| Source records |
>>>

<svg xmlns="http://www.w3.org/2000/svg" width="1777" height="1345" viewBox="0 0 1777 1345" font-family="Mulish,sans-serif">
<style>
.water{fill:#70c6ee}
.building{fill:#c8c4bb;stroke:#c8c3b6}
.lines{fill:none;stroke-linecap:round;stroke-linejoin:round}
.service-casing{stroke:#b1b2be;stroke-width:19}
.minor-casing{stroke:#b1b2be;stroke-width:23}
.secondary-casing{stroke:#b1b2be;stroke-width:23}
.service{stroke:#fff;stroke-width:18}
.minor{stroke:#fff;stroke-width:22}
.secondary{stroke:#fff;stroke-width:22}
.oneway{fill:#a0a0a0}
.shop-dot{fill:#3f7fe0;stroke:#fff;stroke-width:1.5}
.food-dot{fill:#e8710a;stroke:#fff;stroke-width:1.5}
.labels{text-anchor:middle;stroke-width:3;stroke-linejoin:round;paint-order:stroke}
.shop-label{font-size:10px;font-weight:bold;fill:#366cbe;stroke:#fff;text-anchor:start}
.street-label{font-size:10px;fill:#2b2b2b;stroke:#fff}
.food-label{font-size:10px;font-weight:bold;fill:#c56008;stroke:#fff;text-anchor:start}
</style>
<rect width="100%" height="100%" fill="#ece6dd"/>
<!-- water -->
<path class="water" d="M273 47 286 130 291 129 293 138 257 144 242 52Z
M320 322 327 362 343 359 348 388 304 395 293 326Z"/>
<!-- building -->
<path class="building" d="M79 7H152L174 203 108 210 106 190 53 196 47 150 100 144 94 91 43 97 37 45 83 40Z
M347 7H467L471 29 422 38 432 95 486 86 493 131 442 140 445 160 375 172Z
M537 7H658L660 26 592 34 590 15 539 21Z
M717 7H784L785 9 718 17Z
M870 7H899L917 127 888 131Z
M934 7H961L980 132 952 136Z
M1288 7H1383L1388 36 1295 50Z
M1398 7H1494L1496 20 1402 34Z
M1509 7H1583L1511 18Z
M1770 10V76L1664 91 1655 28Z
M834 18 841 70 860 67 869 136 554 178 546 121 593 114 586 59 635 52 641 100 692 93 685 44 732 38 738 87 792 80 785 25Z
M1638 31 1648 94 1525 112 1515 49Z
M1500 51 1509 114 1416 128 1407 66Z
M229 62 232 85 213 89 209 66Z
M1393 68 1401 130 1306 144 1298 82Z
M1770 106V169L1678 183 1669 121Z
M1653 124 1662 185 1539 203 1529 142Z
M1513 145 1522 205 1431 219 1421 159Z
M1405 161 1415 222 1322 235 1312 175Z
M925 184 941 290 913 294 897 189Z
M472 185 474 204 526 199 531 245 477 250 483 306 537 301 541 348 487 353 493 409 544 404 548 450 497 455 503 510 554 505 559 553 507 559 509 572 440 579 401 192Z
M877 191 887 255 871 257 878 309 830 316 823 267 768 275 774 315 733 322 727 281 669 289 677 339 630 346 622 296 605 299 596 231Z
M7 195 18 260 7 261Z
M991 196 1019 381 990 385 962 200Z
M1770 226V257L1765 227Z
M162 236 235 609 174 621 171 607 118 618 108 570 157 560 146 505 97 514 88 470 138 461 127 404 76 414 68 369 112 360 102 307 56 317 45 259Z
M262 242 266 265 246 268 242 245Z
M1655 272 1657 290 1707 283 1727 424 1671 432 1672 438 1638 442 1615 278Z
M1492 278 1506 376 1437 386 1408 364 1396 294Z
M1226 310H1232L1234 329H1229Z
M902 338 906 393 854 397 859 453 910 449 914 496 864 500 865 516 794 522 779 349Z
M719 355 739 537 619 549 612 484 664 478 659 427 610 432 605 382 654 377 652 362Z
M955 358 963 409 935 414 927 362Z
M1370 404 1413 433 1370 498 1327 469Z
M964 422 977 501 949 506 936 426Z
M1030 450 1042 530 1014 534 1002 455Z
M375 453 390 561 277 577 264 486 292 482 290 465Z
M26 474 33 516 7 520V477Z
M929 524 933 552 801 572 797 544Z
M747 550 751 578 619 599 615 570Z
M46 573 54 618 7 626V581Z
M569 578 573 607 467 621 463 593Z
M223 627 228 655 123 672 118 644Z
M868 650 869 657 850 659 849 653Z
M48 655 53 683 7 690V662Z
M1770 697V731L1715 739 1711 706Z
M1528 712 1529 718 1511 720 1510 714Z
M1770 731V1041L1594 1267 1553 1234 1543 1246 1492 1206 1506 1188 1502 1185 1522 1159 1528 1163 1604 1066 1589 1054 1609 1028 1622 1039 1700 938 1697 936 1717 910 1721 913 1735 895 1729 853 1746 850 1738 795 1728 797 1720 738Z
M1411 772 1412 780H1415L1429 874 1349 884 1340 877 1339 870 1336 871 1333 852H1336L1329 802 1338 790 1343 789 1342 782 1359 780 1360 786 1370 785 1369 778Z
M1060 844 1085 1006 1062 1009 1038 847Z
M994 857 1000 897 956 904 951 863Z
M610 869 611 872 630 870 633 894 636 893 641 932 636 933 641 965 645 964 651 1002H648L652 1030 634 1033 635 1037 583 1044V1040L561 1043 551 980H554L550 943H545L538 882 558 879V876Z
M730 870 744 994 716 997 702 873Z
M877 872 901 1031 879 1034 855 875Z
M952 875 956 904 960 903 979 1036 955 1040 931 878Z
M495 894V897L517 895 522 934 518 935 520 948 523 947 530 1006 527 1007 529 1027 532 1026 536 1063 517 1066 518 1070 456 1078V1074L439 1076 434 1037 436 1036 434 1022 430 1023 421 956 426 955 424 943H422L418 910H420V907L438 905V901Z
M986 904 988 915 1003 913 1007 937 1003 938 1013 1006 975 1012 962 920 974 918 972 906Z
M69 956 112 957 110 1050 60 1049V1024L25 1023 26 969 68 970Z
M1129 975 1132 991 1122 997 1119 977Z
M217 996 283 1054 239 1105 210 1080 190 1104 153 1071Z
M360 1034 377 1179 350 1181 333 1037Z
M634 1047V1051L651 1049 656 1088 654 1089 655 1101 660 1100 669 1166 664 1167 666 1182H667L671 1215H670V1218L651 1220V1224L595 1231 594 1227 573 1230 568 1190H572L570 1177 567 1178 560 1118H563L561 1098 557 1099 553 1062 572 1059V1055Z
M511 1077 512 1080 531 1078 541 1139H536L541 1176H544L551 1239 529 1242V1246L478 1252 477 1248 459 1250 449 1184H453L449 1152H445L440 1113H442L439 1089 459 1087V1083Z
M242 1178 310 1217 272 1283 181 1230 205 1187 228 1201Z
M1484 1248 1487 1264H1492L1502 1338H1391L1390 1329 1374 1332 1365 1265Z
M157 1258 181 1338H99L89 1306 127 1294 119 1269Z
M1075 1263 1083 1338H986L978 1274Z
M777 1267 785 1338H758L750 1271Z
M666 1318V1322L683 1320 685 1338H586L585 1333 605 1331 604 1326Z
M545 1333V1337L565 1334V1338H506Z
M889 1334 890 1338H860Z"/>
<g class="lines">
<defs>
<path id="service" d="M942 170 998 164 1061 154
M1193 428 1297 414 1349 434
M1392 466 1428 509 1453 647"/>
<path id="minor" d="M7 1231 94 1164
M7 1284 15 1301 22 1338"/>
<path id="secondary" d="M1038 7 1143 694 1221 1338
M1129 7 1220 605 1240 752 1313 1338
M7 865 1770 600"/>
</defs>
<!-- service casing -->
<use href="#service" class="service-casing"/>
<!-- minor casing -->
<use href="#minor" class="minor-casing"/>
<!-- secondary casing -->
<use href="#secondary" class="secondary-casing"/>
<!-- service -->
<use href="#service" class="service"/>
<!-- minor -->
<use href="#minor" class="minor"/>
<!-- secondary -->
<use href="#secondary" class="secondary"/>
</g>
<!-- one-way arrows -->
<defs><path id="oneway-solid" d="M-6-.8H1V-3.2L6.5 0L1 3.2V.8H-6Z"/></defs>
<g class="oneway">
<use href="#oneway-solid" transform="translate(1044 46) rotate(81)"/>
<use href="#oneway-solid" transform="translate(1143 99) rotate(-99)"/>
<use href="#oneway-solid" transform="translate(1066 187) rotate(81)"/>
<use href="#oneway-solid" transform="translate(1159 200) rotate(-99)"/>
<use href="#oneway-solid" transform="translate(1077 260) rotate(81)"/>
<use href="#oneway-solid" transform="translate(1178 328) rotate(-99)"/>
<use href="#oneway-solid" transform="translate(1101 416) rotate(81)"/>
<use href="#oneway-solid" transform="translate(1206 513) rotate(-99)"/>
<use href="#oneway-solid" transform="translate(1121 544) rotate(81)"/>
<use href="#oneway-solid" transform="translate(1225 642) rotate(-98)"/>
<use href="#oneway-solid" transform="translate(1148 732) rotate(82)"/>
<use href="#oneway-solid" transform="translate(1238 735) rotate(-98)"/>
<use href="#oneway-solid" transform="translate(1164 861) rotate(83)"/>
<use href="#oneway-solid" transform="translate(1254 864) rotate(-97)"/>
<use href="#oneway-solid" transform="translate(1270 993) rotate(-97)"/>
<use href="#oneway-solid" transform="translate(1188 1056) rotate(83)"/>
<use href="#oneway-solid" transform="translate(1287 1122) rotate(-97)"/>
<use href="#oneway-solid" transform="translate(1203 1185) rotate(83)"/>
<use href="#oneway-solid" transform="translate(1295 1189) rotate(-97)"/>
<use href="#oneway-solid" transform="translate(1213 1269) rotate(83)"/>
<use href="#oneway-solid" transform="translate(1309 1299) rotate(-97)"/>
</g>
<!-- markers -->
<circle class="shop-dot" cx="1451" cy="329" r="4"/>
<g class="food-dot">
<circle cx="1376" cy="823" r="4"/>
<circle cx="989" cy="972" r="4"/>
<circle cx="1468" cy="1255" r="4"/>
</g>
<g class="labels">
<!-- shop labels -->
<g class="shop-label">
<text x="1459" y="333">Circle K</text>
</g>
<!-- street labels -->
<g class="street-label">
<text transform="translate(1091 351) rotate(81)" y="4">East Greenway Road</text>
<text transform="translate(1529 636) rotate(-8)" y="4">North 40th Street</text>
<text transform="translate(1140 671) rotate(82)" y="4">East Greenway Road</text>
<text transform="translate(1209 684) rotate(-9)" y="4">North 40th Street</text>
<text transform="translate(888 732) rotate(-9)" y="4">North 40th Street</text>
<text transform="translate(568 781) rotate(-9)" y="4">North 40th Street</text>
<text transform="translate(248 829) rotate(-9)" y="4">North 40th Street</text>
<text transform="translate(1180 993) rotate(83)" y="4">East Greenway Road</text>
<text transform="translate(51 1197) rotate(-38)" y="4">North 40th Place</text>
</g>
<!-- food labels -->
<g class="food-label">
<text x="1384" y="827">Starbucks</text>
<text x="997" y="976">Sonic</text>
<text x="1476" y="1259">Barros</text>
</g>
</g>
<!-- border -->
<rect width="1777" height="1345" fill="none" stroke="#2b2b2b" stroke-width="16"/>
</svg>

<<<

| Task directions |
Among the entries above, the lines between the ones containing "M1492 278 1506" and "M360 1034 377 1179 350 1181 333 1037Z", inclusive, are to be transcribed exactly. No other line is to be given.

| Exercise result |
M1492 278 1506 376 1437 386 1408 364 1396 294Z
M1226 310H1232L1234 329H1229Z
M902 338 906 393 854 397 859 453 910 449 914 496 864 500 865 516 794 522 779 349Z
M719 355 739 537 619 549 612 484 664 478 659 427 610 432 605 382 654 377 652 362Z
M955 358 963 409 935 414 927 362Z
M1370 404 1413 433 1370 498 1327 469Z
M964 422 977 501 949 506 936 426Z
M1030 450 1042 530 1014 534 1002 455Z
M375 453 390 561 277 577 264 486 292 482 290 465Z
M26 474 33 516 7 520V477Z
M929 524 933 552 801 572 797 544Z
M747 550 751 578 619 599 615 570Z
M46 573 54 618 7 626V581Z
M569 578 573 607 467 621 463 593Z
M223 627 228 655 123 672 118 644Z
M868 650 869 657 850 659 849 653Z
M48 655 53 683 7 690V662Z
M1770 697V731L1715 739 1711 706Z
M1528 712 1529 718 1511 720 1510 714Z
M1770 731V1041L1594 1267 1553 1234 1543 1246 1492 1206 1506 1188 1502 1185 1522 1159 1528 1163 1604 1066 1589 1054 1609 1028 1622 1039 1700 938 1697 936 1717 910 1721 913 1735 895 1729 853 1746 850 1738 795 1728 797 1720 738Z
M1411 772 1412 780H1415L1429 874 1349 884 1340 877 1339 870 1336 871 1333 852H1336L1329 802 1338 790 1343 789 1342 782 1359 780 1360 786 1370 785 1369 778Z
M1060 844 1085 1006 1062 1009 1038 847Z
M994 857 1000 897 956 904 951 863Z
M610 869 611 872 630 870 633 894 636 893 641 932 636 933 641 965 645 964 651 1002H648L652 1030 634 1033 635 1037 583 1044V1040L561 1043 551 980H554L550 943H545L538 882 558 879V876Z
M730 870 744 994 716 997 702 873Z
M877 872 901 1031 879 1034 855 875Z
M952 875 956 904 960 903 979 1036 955 1040 931 878Z
M495 894V897L517 895 522 934 518 935 520 948 523 947 530 1006 527 1007 529 1027 532 1026 536 1063 517 1066 518 1070 456 1078V1074L439 1076 434 1037 436 1036 434 1022 430 1023 421 956 426 955 424 943H422L418 910H420V907L438 905V901Z
M986 904 988 915 1003 913 1007 937 1003 938 1013 1006 975 1012 962 920 974 918 972 906Z
M69 956 112 957 110 1050 60 1049V1024L25 1023 26 969 68 970Z
M1129 975 1132 991 1122 997 1119 977Z
M217 996 283 1054 239 1105 210 1080 190 1104 153 1071Z
M360 1034 377 1179 350 1181 333 1037Z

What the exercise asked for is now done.